Никчемушный, непригодный,
Жалкий бес!
Сам виноват — в бутылку
Ты зачем полез?
Вы ловитесь на то же, что и все:
Вино, амур, ням-ням, немного славы
Юдифь летает синей белкой,
И орехи грызет и твердит — Олоферн, Олоферн.
А Ной смолит большую бочку и напевает
(Ведь ты возьмешь меня туда,
Когда поднимется вода?)
У Бродского лексическое и стилистическое "сопряжение далековатых идей" оправдано отстраненно-иронической интонацией говорящего. Например, если сатир "затвердел от пейс до гениталий", то лишь потому, что взирающий на него современный человек знаком и с античной мифологией, и с ашкеназийским национальным костюмом. Ирония, заключенная в приписывании сатиру пейс, задана изначально. Напротив, у Шварц (как и у близкого ей С. Стратановского) в таком сближении содержатся провокативные (в высоком понимании слова) элементы.

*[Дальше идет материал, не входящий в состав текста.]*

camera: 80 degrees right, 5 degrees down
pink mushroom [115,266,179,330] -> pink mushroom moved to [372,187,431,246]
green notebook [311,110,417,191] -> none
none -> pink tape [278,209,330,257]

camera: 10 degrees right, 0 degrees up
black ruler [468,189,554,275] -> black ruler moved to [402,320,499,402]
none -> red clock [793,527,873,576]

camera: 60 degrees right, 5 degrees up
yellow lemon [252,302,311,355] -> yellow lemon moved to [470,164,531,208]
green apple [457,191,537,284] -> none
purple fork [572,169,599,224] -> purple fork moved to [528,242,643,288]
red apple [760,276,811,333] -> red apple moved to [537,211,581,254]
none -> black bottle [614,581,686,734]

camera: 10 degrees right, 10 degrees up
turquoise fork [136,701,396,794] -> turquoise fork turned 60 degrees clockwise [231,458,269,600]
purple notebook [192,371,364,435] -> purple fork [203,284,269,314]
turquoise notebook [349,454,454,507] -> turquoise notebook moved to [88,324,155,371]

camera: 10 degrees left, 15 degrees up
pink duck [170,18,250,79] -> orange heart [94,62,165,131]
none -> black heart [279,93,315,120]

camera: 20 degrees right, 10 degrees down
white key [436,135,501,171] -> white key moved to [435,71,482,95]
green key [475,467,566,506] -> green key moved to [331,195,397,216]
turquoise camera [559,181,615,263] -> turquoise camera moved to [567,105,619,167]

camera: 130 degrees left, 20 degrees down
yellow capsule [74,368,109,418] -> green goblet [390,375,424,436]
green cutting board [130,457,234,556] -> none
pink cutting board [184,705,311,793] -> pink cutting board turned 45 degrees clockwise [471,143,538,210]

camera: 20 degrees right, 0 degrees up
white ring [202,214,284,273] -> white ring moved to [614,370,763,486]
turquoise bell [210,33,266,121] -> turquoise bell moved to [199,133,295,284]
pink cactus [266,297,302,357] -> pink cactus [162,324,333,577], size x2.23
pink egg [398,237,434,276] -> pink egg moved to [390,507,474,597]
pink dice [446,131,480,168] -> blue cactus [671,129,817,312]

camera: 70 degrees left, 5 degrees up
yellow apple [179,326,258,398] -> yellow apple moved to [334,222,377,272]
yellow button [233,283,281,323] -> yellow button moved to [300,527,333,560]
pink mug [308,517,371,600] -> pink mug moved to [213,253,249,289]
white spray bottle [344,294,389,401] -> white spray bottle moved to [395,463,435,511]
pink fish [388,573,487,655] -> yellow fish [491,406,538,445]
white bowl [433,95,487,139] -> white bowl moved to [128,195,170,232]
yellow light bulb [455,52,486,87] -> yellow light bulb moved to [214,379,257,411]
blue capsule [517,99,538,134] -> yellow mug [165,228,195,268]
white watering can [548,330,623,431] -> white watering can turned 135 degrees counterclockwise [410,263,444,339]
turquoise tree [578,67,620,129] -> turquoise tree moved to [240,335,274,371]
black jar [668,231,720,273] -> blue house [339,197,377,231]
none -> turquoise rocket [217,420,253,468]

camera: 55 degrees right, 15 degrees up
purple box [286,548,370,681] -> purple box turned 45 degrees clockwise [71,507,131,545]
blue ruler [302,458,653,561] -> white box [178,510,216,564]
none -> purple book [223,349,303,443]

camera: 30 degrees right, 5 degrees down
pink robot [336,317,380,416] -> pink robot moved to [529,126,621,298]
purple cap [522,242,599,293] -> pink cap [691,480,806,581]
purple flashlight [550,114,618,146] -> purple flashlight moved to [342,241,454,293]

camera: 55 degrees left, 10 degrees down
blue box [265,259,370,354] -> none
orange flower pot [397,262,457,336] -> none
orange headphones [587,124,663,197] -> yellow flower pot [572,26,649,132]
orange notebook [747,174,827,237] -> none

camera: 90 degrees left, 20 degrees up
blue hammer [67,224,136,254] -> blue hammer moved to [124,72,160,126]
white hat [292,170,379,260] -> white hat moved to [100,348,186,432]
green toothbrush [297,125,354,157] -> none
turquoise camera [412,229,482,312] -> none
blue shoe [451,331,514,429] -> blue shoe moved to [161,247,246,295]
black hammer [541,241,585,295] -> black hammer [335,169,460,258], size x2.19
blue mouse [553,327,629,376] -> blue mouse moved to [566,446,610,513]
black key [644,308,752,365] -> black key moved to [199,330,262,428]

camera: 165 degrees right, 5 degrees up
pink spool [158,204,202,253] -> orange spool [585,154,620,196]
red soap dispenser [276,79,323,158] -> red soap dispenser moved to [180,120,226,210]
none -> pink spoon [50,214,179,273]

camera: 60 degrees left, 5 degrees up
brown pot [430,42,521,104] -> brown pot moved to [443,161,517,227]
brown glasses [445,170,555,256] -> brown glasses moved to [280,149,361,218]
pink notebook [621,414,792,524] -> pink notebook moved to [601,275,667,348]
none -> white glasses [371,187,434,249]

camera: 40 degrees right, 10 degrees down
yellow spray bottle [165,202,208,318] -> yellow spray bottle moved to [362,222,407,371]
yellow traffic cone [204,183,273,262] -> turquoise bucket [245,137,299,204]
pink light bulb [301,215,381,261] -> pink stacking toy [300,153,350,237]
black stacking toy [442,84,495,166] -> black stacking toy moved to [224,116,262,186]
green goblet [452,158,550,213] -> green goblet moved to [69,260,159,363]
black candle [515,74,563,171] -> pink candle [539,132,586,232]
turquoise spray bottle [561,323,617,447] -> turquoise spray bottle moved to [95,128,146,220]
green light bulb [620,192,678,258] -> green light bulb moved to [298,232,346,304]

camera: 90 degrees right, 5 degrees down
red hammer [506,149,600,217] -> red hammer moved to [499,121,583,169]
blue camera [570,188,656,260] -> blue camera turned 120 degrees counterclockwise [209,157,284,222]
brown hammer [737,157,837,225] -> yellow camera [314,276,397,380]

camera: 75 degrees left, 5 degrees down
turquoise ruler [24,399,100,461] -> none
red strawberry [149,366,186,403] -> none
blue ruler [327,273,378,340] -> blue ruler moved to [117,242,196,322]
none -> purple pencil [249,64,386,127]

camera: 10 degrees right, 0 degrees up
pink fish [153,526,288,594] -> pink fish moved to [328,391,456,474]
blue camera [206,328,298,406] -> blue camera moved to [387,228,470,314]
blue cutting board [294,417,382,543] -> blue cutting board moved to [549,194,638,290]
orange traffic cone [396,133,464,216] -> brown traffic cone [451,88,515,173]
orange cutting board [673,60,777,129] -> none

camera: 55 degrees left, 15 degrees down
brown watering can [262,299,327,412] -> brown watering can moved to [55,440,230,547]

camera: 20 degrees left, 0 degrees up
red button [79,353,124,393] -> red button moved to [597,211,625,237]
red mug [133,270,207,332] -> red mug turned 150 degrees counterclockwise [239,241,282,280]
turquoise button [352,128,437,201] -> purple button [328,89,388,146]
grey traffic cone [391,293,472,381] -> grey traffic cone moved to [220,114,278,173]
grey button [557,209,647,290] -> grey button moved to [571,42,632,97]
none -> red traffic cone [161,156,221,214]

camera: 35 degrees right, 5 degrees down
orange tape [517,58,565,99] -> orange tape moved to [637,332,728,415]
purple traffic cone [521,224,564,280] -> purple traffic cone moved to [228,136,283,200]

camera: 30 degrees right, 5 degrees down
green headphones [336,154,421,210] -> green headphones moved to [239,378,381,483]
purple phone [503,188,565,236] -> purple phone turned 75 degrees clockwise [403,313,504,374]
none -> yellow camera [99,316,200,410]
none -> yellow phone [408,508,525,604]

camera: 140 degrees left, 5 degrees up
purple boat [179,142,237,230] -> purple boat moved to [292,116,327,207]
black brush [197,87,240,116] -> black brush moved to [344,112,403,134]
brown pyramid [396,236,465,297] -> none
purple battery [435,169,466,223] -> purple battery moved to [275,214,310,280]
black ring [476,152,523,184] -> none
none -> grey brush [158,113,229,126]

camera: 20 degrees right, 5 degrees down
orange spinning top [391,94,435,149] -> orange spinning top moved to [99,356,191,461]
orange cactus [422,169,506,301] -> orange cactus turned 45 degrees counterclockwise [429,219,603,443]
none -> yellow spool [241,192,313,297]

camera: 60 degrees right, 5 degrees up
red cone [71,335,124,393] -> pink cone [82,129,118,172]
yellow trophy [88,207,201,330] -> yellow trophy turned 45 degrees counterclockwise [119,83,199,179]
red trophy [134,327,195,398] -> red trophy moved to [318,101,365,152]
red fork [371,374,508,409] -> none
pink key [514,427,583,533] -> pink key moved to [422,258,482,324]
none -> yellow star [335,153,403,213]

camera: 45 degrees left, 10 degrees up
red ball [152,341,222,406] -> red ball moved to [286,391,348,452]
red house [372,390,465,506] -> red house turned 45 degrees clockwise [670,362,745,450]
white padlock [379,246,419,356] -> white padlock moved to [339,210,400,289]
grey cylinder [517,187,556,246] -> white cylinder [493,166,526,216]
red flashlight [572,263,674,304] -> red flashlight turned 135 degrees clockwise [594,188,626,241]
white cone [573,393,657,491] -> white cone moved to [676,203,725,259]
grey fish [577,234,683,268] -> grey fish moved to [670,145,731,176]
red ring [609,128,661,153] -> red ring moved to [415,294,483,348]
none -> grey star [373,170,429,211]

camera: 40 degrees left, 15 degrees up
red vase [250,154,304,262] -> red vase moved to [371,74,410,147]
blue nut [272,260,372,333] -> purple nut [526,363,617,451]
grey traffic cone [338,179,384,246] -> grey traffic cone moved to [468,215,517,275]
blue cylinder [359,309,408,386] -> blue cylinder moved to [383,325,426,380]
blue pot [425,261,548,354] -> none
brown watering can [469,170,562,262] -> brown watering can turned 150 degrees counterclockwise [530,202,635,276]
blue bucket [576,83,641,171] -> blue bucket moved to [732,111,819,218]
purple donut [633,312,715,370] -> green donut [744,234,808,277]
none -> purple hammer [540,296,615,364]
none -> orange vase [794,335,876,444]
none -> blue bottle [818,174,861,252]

Это относится как к соседству христианских, иудаистических, буддистских мотивов, так и к проникновению в высокий теологический дискурс таких словечек, как "ням-ням". Мы не сразу понимаем, зачем это нужно — и оказываемся перед необходимостью понять. Часто языковое смещение — просто сигнал нетождественности говорящего автору. Поэзия Шварц, конечно, полифонична, и язык — сигнальная система, свидетельствующая в том числе о степени удаленности данного голоса от авторского. При этом дистанция между "я" и "не я" у нее всегда подвижна; есть лирические стихи (особенно в последних книгах) где ее почти нет. В то же время есть вещи, построенные в первую очередь на такой дистанции. Однако она не задана изначально; о ее наличии можно лишь догадаться, поэтому один и тот же текст может быть понят и всерьез, и иронически. Пример — "Заплачка консервативно настроенного лунатика" (1990):
О какой бы позорной мне пред вами не слыти,
Но хочу я в Империи жити.
О Родина милая, Родина драгая,
Ножичком тебя порезали, ты дрожишь, нагая.
……………………………………………..
………………………………………………
Я боюсь, что советская наша Луна
Отделиться захочет — другими увлечена
И съежится вся потемневшая наша страна.
Эффект "остранения" здесь задан первыми двумя строчками, ориентированными на XVIII век, и "анекдотизмом" центральной метафоры. Однако в контексте стихотворения, воспринятого в целом, этот пафос уже не кажется всецело пародийным. У Шварц есть целая книга стихотворений, написанных "от чужого лица" (Mundus Imaginalis, 1996). Но, скажем, в "Кинфии" (вошедшей в эту книгу) декорации Рима времен Августа воспроизведены добросовестно, без языкового остранения или смешения реалий; однако, в героях и сюжетах цикла угадываются некоторые персонажи и обстоятельства ленинградской неофициальной литературной среды 1970-х, что делает возможным " самоотождесвление" автора с героиней и использование прямых лирических ходов. В то же время языковое "травестирование " мифологемы — это ее приближение к читателю, актуализация (то же происходит у Стратановского). И, наконец, это знак известной искусственности, кукольности мира, в котором действуют герои. Мир Елены Шварц — кукольный, но при том открыто трагичный. Это опять же новый тип поэта: кукольник (Кузмин), но относящийся к своим куклам с человеческим состраданием, как Анненский. Они истекают не клюквенным соком, а кровью, но все равно они куклы, марионетки, не вполне люди, искусственные, иногда смешные. Может быть, здесь сказался опыт работы с театром; Елена Шварц закончила театроведческий факультет Театрального Института, долгие годы зарабатывала на жизнь переводами пьес. Ей, конечно, известна теория Г.Крэга об "актере-сверхкукле". Апофеоз высокой "кукольности" при предельной серьезности и космической глобальности тем — "Лавиния" и "Прерывистая повести о коммуналььной квартире". В этих, может быть, самых главных у Шварц вещах в сжатом пространстве "вертепа" помещается чуть ли вся духовная история человечества. Аббатиса, Фрося, Волк, Лев, Каббалист, Суфий, Вера и т. д. — это не бесплотные символы и не живые люди, а живые куклы, марионетки, по воле кукловода наделенные именами и смыслами, но беспомощные перед авторской волей.